A number of new features are coming to Microsoft Teams: a new Teams Premium option will be available to IT managers to sign on to, while ordinary users will have a number of new UI elements and apps to choose from — yes, even which music to listen to while working.
Microsoft unveiled the new features for Teams as well as other business applications at its Microsoft Ignite conference.
From both an administrator and user level, the new Teams Premium experience — available this coming February, most certainly for a premium price — will bundle some useful features together. Not only will Teams try and pluck the most useful bits of information from the meeting itself (known as meeting recap) but will automatically generate AI-authored to-do tasks to follow up upon. In fact, you’ll see AI used liberally throughout. Miss the meeting entirely? AI will transcribe it, translate it, highlight the parts it thinks you’ll be interested, call out important speakers, and even note down when and where your name was mentioned, just to make sure you didn’t miss anything.
Teams will even provide meeting guides, to make sure that you don’t miss another department’s meeting that you might want to listen in. These added AI features, however, will roll out a bit later — most likely in the first half of 2023, Microsoft said.
Avatars, scheduled chats, and more
Remember the avatars that Microsoft announced for Teams, just to show off that it, too, was part of the metaverse hype? They’re now in private preview, where users can create up to three avatars via a list of options. During a meeting, avatars will be able to use a variety of gestures, Microsoft says. To be fair, avatars could be useful for someone having a bad hair day, recovering from cosmetic surgery, or just plain shy.
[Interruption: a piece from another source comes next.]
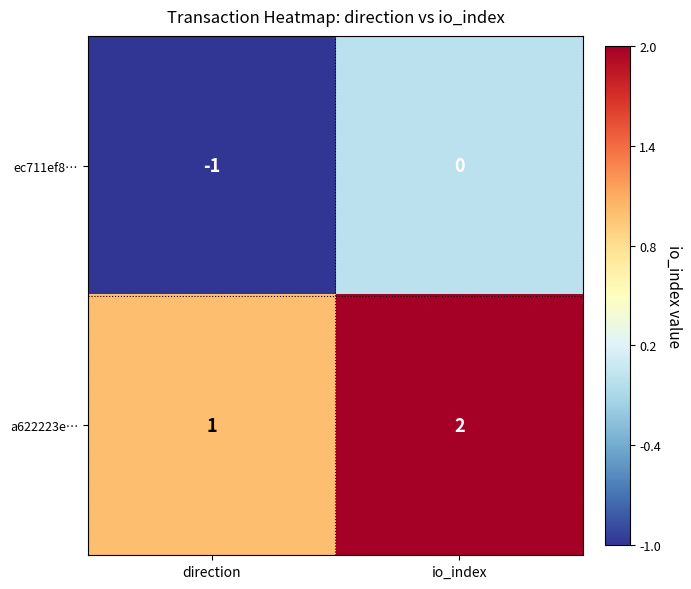

Reading left to right, transcribe all the data shown in this chart.

ec711ef8…: -1	0
a622223e…: 1	2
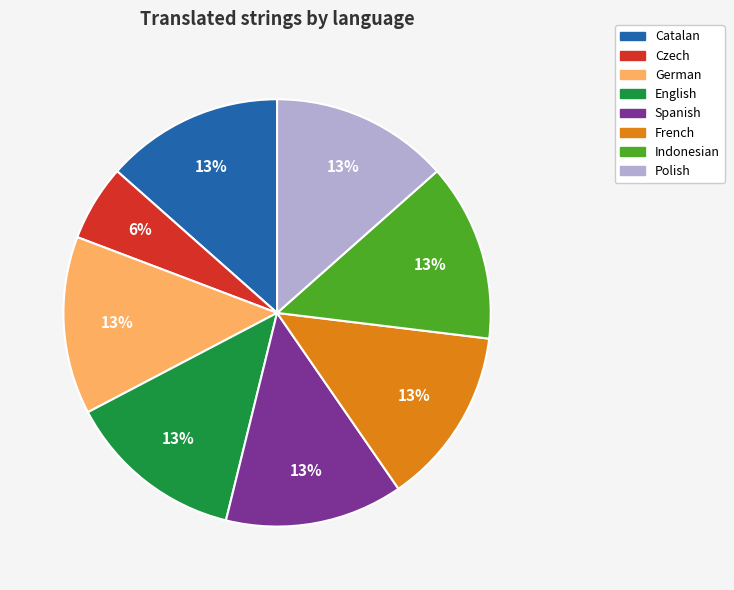

Approximately how many times larger is the value at French compared to Spanish?

1.0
Teams’ together mode is also adding a small tweak — assigned seats, so you’ll always be able to look for your coworker in the same place.
Microsoft is also making a number of tweak to Teams chats, including scheduled chats. If you’d like, you’ll be able to delay a chat message within Teams to a future date and time, a capability Microsoft is bringing to Outlook as well. If you don’t want to chat, you can bow out, too, deleting yourself from the chat. (This will be available in November.) You’ll also have the option of sending video clips to other coworkers, or responding with up to 800 new Teams reactions.
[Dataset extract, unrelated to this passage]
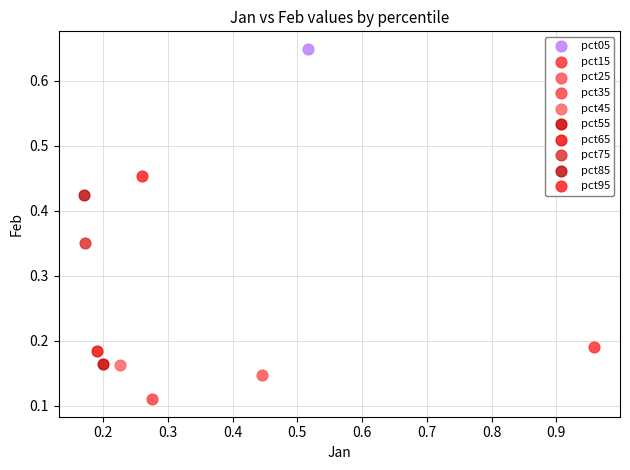

Which series reaches the maximum Y coordinate?

pct05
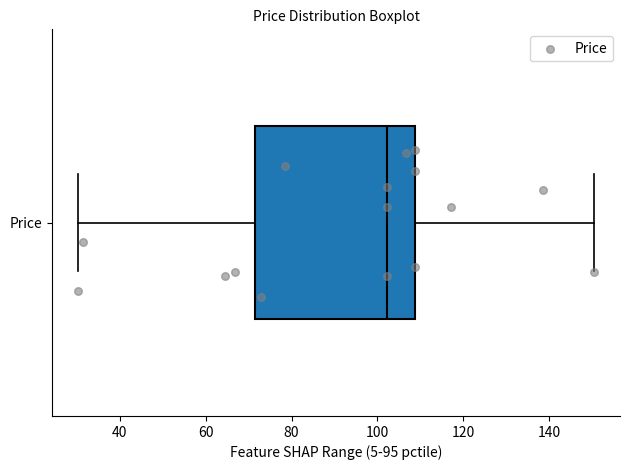

Read this box plot against the x-axis: the position of the median line, the range covered by the box, and the ends of both whiskers. The values are not printed on the chart, so give them approximately, as read against the axis.

median 102, box 72 to 108, whiskers 30 to 150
Teams will even use AI to suggest replies later this month — not the sort of autofilled suggestions in Microsoft Editor or Google’s Gmail. “Suggested replies use machine learning to generate responses most relevant to the group conversation,” Microsoft says. “Instead of typing out a routine response to incoming messages, users can simply click one of the three responses while staying productive in their workflow.”
Teams will also overhaul its UI, making channels and chats easier to find, with the ability to call out standalone chats, too.
And if you’ve never dug through the available Teams apps via the Teams App Store (navigate through the left-hand nav bar, down to the ellipsis menu, then More Apps), there are more coming: 3M says a new Post-It app can now translate Post-It notes that you’ve written in the real world and translate them via OCR into text.
Finally, iHeartRadio even has ported its music app to the Teams App Store as well, providing the first music app for the Teams platform. The app will “allows users to listen to music while working and share favorite stations with colleagues.” Finally — the future is here.